Editor's note: EE Times recently published a rebuttal by Ron Neale of Micron's assertions on the subject of phase change memory (PCM), together with some follow up comments. In response to a challenge from EE Times' Memory Designline, Ron Neale now provides our readers with some of the detail behind his rebuttal and his concerns for the commercial future of PCM.
The analysis I will describe here arose as a diversion from a project to define, for students, some low cost experiments that might allow them to make a contribution to phase change memory (PCM) scaling. What follows here is based on numbers obtained from the published literature, originality is only claimed for the analysis and its possible applicability.

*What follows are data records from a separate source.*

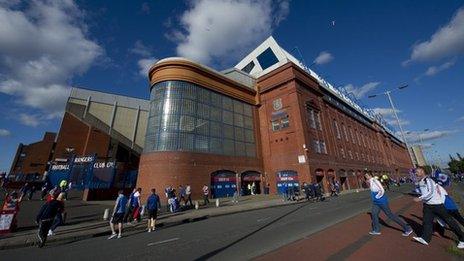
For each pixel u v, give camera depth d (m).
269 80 39.75
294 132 34.44
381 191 7.39
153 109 29.28
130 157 55.06
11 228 10.89
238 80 39.00
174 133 27.58
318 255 5.77
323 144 38.22
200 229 10.83
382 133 74.25
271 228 9.87
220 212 16.38
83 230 11.23
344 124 49.97
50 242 9.50
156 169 25.86
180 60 30.42
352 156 47.69
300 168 32.47
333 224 9.66
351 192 33.41
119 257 6.88
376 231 7.38
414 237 6.45
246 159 34.38
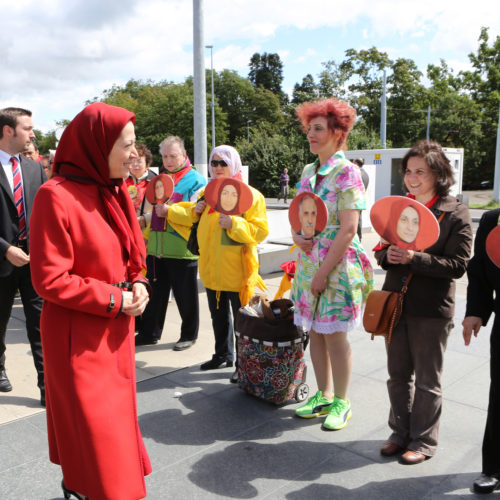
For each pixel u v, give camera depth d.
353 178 2.73
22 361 4.11
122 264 1.95
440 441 2.80
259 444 2.81
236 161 3.59
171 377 3.77
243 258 3.56
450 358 4.02
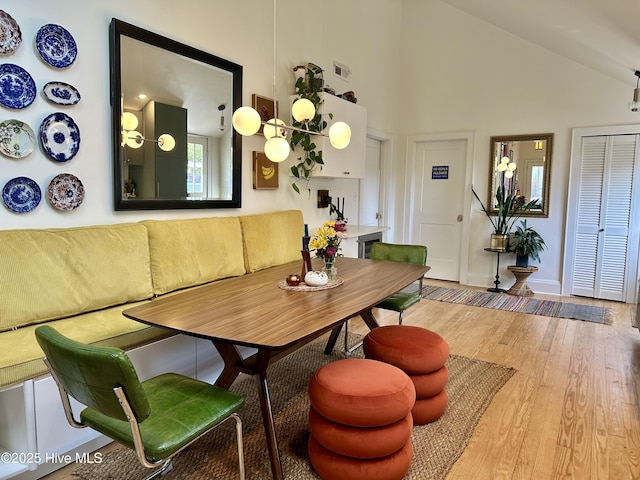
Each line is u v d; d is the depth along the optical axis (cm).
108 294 238
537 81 521
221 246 314
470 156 567
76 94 241
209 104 325
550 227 525
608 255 494
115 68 256
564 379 281
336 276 265
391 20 579
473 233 571
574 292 516
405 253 344
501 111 545
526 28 468
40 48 223
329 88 435
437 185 599
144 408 124
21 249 206
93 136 251
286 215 392
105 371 117
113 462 195
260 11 369
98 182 256
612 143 483
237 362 197
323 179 473
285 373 289
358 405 166
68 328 207
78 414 192
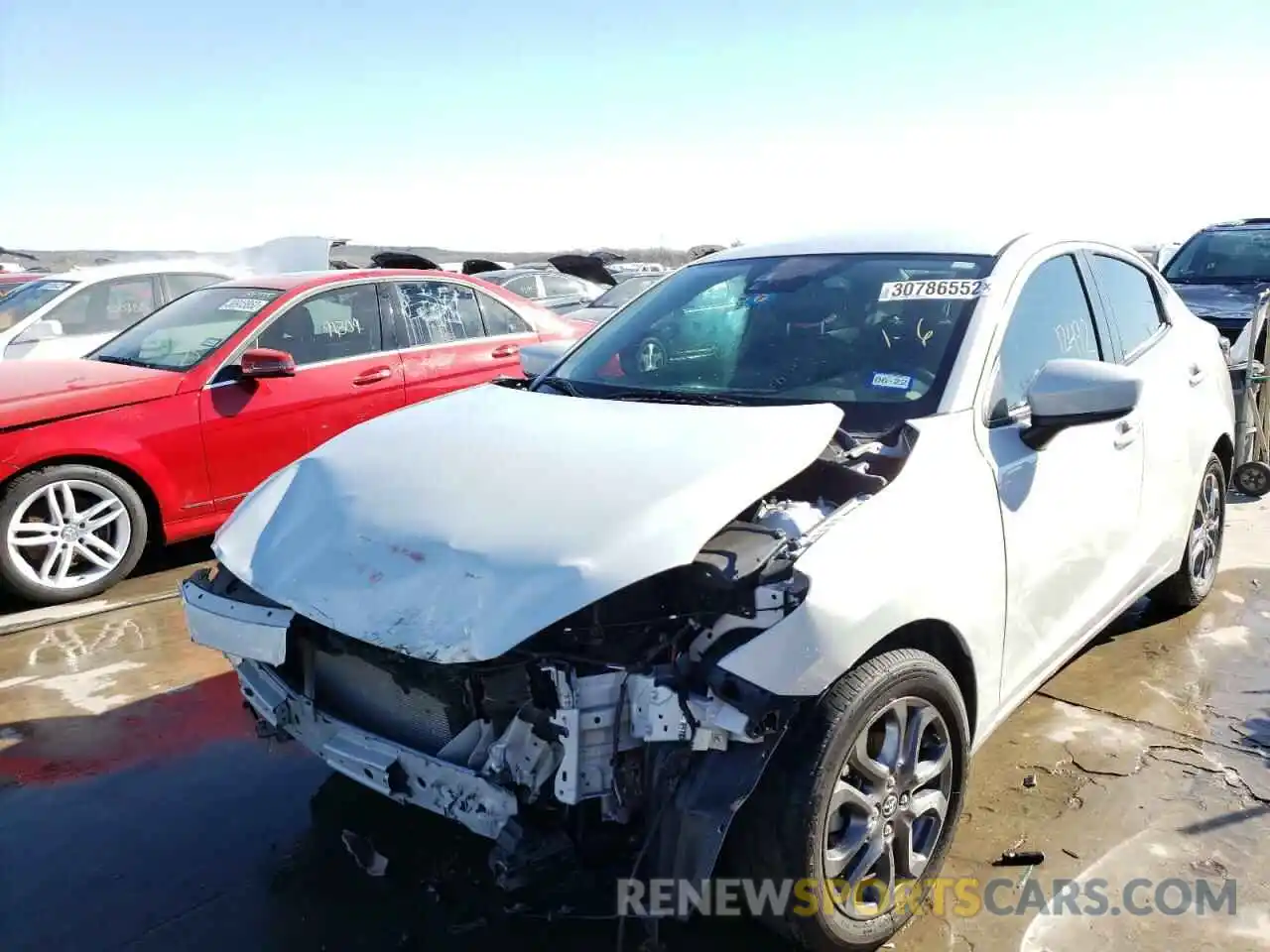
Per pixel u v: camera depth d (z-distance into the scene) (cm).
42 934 261
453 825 306
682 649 219
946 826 267
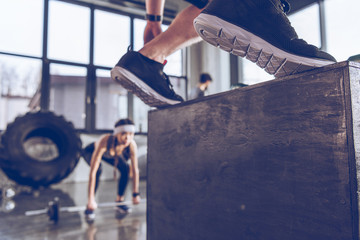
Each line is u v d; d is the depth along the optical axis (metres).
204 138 0.66
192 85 5.70
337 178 0.39
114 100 7.50
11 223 1.92
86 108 4.62
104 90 7.48
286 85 0.47
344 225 0.38
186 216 0.71
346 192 0.38
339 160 0.39
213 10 0.50
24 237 1.60
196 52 5.80
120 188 2.37
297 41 0.49
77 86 7.91
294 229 0.45
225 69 5.25
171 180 0.78
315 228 0.42
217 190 0.62
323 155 0.41
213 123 0.63
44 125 3.14
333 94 0.40
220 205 0.60
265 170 0.50
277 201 0.48
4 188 3.03
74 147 3.20
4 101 7.70
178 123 0.76
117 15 4.96
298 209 0.44
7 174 2.88
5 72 5.56
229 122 0.59
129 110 5.24
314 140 0.42
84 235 1.63
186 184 0.72
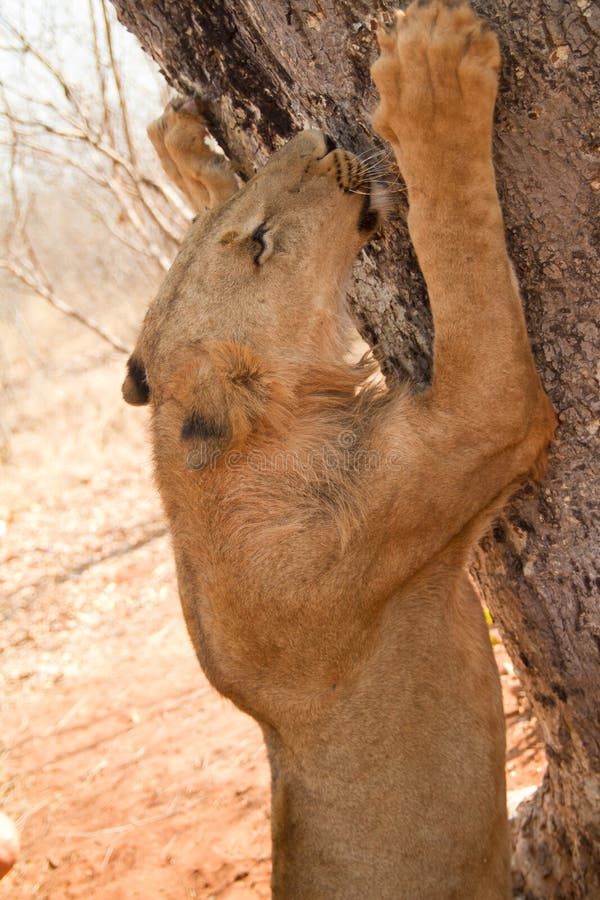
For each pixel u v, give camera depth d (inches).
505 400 111.3
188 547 122.8
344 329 130.9
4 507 425.1
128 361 140.3
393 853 118.1
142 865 199.3
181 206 360.8
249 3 115.5
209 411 119.7
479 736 123.6
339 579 114.7
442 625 123.2
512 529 127.9
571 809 146.9
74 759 245.3
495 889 123.9
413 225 110.2
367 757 118.8
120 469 451.5
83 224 558.3
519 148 105.1
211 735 243.8
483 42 99.0
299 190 125.8
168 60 140.6
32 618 334.6
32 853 210.2
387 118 107.1
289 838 122.3
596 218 104.9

The recent publicity and claims given for phase change memory (PCM) have scalability as the backbone. Among other misgivings, it was clear to this author that if PCM devices are to be competitive with other NV memory technologies and be a commercial success there are some serious problems that will need to be addressed.
A situation will arise where the active phase change material in a molten state (600oC) at the very core of the device would become highly constrained and in contact the dielectric and other parts of the device structure. The "mushroom" or "match-head" PCM device one of the proposed PCM structures was already operating with molten chalcogenide in contact with surrounding dielectric.
The PCM "link" or "gap" surface structure appeared best to offer the ability for experiments to evaluate the chemical reactions, diffusion effects and thermal properties of molten chalcogenide glasses in contact with dielectrics. The active region of the "link" device is already in contact and closely coupled to the dielectric on which it is fabricated.
A cursory examination of the literature both academic and popular gave considerable cause for concern. What the literature disclosed was that while the reset current of the link type PCM, that is the current required for transition from the low to high resistance state, was at reasonable levels for link devices, the calculated current density (J) for smallest cross section devices was very high.
A PCM prediction tool--a new direction
The thought occurred, that without the benefit of expensive and sophisticated simulations or calculations, it might be possible to use the results from the "link" structures as a prediction tool. A tool that would allow the reset current density to be predicted for PCM "link" devices with a square cross section, at dimensions where lithographic limitations made it impossible to actually fabricate the PCM devices. It might then be possible to further use this data and link it to the results that might be expected for cylindrical "pore" PCM structures at the photolithographic dimensions of 5nm to 20nm, needed for PCM to be commercially competitive. Although, working at the limit of any generation node of lithography square cross section apertures tend to become rounded, so it might be expected the results for the two structures would have a high correlation.
The initial step is shown in Figure 1. Where the value of current densities (J) as a function of the width (d) are plotted for "link" structures from two different sources. These results are sourced from the literature, (Ref 1) from the work of NXP and (Ref 2) the work of IBM. (In the latter case of IBM their actual experimental numbers were provided to this author). The thickness of the active material of the PCM "link" devices involved covered the thickness range of from 3nm to 20nm.
Figure 1: The curves of Current Density as a function of width for link structures.
Click on image to enlarge.
As shown in Figure 1, as the value of d is reduced to the point where d = t, (where t is the thickness of the link), the curves of J = f(d) converge on J values of 1 to 2x10E8 Amp/sq-cm. This immediately raises the question what happens to crystalline and molten chalcogenide when subjected to current densities at this level. Significant levels of electro-migration would be expected. The two sets of curves from different sources are positioned in relation to thickness in such a way that encourages a belief that these curves are a true representation of links in general.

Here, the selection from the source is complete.